The authors expect us to cheer at the prospect of the states’ new-found power in collecting an extra $20 billion on sales of goods through the Internet (171).

We’re told that the FairTax will not apply to education expenses (at least college and other tuition), while nothing is said about home schooling supplies and other such spending. This is based on the idea that education is an "investment." Of course, this gives away the fact that everyone will be clamoring to have the goods and services they sell officially classified as "investments," thus unraveling the alleged simplicity of the entire scheme and keeping all those K Street lobbyists in business (171).

The authors call for reaching for the possible. But surely there are better possible goals to reach for than building a movement to institute the FairTax. How about for instance, a movement to limit government to its Constitutional functions (174)?

A virtue claimed for the FairTax is that it was not written by politicians, though of course the final bill will be. The authors claim in contrast that the income tax was written by politicians, though they ignore their own recounting of how the income tax came from the mind of Karl Marx (175, 180).

They have the audacity to state that "income taxes are seized. Consumption taxes are paid." It’s time to apply the often-stated Boortz challenge: try not paying your [sales] tax and see how voluntary they are (176).

The authors manage to refer to their status-quo-protecting $2.5 trillion take for the feds as "revolutionary legislation" (178).

The cheap shot is taken against those who dissent from this scheme. So let me say that I did not read this book and write this critique because I like shooting down other people’s ideas, or have no ideas of my own. Here are a few alternatives to the FairTax:

  • The Liberty Amendment is supported by the most libertarian/strict constructionist member of Congress, Ron Paul of Texas.
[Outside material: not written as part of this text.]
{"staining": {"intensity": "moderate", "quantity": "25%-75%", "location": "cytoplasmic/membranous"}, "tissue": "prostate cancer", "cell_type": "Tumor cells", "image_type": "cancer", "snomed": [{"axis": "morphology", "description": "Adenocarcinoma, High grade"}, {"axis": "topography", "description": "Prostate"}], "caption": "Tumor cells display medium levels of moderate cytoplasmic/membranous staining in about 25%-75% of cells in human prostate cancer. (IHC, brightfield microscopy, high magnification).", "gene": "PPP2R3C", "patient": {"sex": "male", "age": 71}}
The two authors could have written a book called Constitutional Government and developed a following for this amendment — but they didn’t.

  • The Read the Bills Act is a piece of legislation deserving of support; but this hoopla over the FairTax helps to keep people from knowing about it.

  • Walter Williams has proposed a Constitutional Amendment worthy of support, but again, it’s not well known in part due to the energies devoted to the FairTax scheme.

  • Milton Friedman, through the National Tax Limitation Committee, has proposed constitutional changes as well.

  • Harry Browne detailed a way to eliminate all taxes, except the current import duties and excise taxes.

  • The Cato Institute has published its Handbook for Congress now for more than 10 years. The Handbook has hundreds of pages of analysis and literally dozens and dozens of specific policy recommendations and is distributed to all 535 members of the House and Senate each Congressional term.

I can only conclude that neither of our two authors wants Americans to know anything about these — and many other — worthy ideas since they don’t mention them in the book, discuss them on the radio, or tout them on the Internet (179).

With seemingly no shame at all, the authors actually brag of their efforts to fund the current expenses of the grossly bloated federal government (179).

Rising to new levels of silliness the authors tell us the FairTax will have none of the flaws of the current income tax (180).

Yes, America is better than the income tax, as the authors say; but it is also clearly better than the FairTax (180).

And finally, in calling the FairTax movement the "Second American Revolution"(!) the authors apparently believe the American Revolution was not about individual rights and limited government but about a way to fund the British Empire more efficiently, in lieu of a tax on tea (180).

Jim Cox is an Associate Professor of Economics at the Lawrenceville Campus of Georgia Perimeter College and author of Minimum Wage, Maximum Damage.